As far as Puerto Rico goes, one of my favorite places is Vieques, the offshore island that once had a reputation as a test-bombing site for the U.S. Navy. The only plus to that situation: the seaside remained largely undeveloped. With the Navy now completely gone as of a few years ago, I have concern regarding overdevelopment along the waterfront and elsewhere. But there are still so many untouched sandy swaths and secluded covers that you'll easily find a place where you'll feel like Robinson Crusoe. Here's a large sampling of the beaches I've visited; each offers a different pleasure, whether you prefer to set your blanket in the midst of crowds or you would rather stroll the sands without any distractions.
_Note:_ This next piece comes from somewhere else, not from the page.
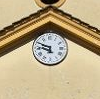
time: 5:49
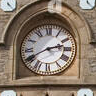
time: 2:40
• Sun Bay, where Lord of the Flies was filmed, is so easy to get to that it's the beach everyone flocks to on the weekends. I enjoyed hiking around Cayo de Adentro, one of the keys that's accessible by walking on a narrow spit of sand. Visitors to Sun Bay will have plenty of opportunity to eat local food thanks to vendors at the entrance selling cod fish fritters, mashed plantain with meat or seafood, conch salad and pastelillos.
• A short walk or drive down the Beach Road is Media Luna, named for the half moon shape of its bay. This calm water attracts families who wade several hundred yards into the still water and, like Sun Bay, is fringed with tall coconut palms.
• The next beach, Navio, is renowned for its white sand and clear turquoise water with strong waves that make it good for surfing. On either side of the beach are caves, one where fruits bats live, that you can either swim or walk to.
• At Esperanza Beach, in the eponymous town with restaurants and bars aplenty, you can get away from it all by snorkeling around the coral reefs of the uninhabited island, Cayo Afuera, that sits a few hundred feet offshore. You can easily kayak to the island that's also noted for its surf-battered sea cliffs.
• On the west end of the island, Green Beach is where the Atlantic meets the Caribbean. From there, I parked the car and walked to a series of sandy coves that are so desolate yours will be the only footprints. Most visitors stop at the main beach rather than continuing south to a rocky point and then east to a series of beaches with intimate coves and stands of coconut palms. Backed by hills topped with scrub, these beaches are desolate with desolation with sculpted boulders.
• Among the beaches that were off limits but opened to the public as of 2003 are Red and Blue beaches on the east end of the island. (They are now part of the Vieques National Wildlife Refuge.) Playa Caracas (Red Beach) is one of the prettiest on the island with white sand, gentle waters and volcanic outcroppings. The much longer Bajia la Chiva (Blue Beach) allows those with four-wheel vehicles to drive onto the sand.
• Also on the island's once off-limits east end are the latest beaches to open to the public. These include Playa Escondida, Playa La Platita and Playa La Plata (Silver Beach), aka Orchid Beach. No matter which one you choose, you'll be delighted with the bay views as well as the expansive verdant hills in the distance. The often calm waters make La Plata especially appealing.